La mission considère que les autorités sanitaires, les professionnels de santé et les patients "doivent être reliés par une chaîne d'information et de communication continue et circulaire", de façon à renouer avec une "confiance réciproque". Il importe que "chacun ait confiance dans les processus d'évaluation des risques des médicaments et de lutte contre les événements indésirables mis en place, avant et après la commercialisation des médicaments", prévient la mission.

Une plateforme "Médicament Info Service"

Pour cela, le rapport préconise notamment de créer une plateforme "Médicament Info Service", composée d'un site Internet www.medicament-info-service.fr et d'une ligne téléphonique à destination du grand public et des professionnels de santé. Cette plateforme serait pilotée par l'Agence nationale de sécurité du médicament et des produits de santé (ANSM), à qui la mission envisage de confier "la responsabilité de communiquer officiellement sur le médicament".

L'enjeu de cette plateforme, qui rassemblerait l'ensemble des "contenus authentifiés et labellisés", vise à "améliorer la culture générale du médicament". "Pour se comprendre, il faut parler la même langue", lance la mission. Cette dernière estime qu'un "effort particulier" doit être "déployé sur la pédagogie relative à la balance bénéfices/risques des médicaments et sur la constitution d'espaces interactifs pour répondre aux questions des patients et des professionnels de santé". L'accessibilité à une information compréhensible de tous apparaît comme une priorité.

Pour une meilleure circulation de l'information sur le médicament, la mission recommande également d'utiliser activement les supports existants, tels que le carnet de santé ou le dossier médical partagé (DMP). Autre outil à privilégier dans ce cadre : le dossier pharmaceutique. Les pharmaciens doivent être sensibilisés "à l'utilité d'y faire figurer tous les médicaments délivrés, y compris les médicaments non remboursables par les régimes d'assurance maladie obligatoires".

"Un effort accru de transparence"

Réclamant "un effort accru de transparence" à toutes les étapes de vie du médicament, "le rapport propose de "faciliter l'accès aux données et documents scientifiques et économiques à l'origine des décisions prises par l'administration". A l'avenir, l'autorisation de mise sur le marché (AMM) d'un médicament ne devra plus "être présentée comme un certificat d'innocuité".

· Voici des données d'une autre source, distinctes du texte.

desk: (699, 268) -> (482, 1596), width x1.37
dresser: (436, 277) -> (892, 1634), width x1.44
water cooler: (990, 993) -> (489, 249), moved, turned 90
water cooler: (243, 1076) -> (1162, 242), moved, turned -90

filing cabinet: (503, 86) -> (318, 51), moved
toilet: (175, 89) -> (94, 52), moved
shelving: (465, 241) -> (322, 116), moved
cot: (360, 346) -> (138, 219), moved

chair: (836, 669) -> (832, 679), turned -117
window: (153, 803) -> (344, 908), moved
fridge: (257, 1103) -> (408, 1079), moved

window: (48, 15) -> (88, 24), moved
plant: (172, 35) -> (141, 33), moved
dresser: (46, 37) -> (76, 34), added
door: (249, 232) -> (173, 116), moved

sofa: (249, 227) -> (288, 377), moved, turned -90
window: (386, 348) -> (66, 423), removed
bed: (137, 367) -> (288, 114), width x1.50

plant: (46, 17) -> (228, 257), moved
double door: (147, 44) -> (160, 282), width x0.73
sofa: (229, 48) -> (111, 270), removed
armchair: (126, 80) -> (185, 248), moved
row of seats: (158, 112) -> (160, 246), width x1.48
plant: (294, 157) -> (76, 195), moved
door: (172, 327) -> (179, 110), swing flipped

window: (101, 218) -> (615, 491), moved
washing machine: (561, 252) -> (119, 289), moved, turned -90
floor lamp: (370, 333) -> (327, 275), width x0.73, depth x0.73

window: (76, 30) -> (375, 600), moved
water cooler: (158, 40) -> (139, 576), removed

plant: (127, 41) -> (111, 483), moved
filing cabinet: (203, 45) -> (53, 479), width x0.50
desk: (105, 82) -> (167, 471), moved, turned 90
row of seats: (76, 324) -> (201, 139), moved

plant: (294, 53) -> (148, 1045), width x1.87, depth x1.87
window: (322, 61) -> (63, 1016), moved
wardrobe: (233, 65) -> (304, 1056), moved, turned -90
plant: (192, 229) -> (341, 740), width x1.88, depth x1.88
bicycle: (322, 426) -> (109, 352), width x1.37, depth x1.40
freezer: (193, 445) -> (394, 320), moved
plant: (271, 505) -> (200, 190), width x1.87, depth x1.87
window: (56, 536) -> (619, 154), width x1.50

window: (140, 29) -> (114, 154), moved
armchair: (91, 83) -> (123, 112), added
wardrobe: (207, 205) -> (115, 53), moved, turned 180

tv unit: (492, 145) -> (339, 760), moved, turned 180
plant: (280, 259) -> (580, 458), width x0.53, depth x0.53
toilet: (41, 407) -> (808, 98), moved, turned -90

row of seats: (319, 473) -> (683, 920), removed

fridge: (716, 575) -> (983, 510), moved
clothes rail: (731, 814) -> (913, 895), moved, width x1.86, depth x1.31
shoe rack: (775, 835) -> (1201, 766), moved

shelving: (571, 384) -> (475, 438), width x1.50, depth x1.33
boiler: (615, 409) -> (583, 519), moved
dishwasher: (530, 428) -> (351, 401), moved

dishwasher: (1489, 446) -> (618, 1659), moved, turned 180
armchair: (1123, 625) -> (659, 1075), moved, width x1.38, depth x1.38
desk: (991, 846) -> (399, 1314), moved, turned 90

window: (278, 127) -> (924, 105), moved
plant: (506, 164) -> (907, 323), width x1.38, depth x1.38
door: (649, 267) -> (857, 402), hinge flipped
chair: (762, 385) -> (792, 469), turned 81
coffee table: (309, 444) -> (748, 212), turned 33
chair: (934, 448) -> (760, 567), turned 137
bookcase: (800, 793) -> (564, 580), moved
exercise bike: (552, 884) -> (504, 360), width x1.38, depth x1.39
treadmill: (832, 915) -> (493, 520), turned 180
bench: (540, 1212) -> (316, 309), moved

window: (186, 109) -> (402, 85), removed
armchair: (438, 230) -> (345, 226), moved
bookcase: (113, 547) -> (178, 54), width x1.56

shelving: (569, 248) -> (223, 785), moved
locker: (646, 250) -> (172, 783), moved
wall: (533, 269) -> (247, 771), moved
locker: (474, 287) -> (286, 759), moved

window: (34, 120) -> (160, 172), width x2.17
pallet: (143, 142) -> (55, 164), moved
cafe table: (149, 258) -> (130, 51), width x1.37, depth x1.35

Autre conseil pour faire progresser la transparence : "Associer fortement les représentants d'usagers à la prise de décision et à la communication sur le médicament." En contrepartie, le champ du "Sunshine Act", qui oblige les professionnels de santé à déclarer leurs liens d'intérêts avec des entreprises, pourrait être étendu à d'autres acteurs, comme les patients experts.

Améliorer la pharmacovigilance

La pharmacovigilance fait partie des améliorations attendues, en particulier sur "le suivi en vie réelle des médicaments", qui demeure "très insuffisant malgré les risques que présentent nombre d'entre eux". La mission suggère d'utiliser, pas seulement en cas d'événement grave, les remontées de terrain issues des professionnels de santé, des patients et des associations de patients. Ces derniers "doivent être reconnus comme étant des acteurs clés et écoutés du suivi en vie réelle".

Enfin, la mission évoque la création d'une cellule appelée "Vigimédicament" pour "structurer le process d'anticipation et de gestion de crise". Réunissant les professionnels de santé, les associations de patients et les industriels du médicament, cette instance "aurait vocation à déterminer les critères permettant d'attribuer en amont un score de risque aux décisions prises par les autorités publiques". En cas de crise avérée, la communication devrait dépendre d'une seule personne, à savoir le président de Vigimédicament ou le directeur général de la Santé, prévoit la mission.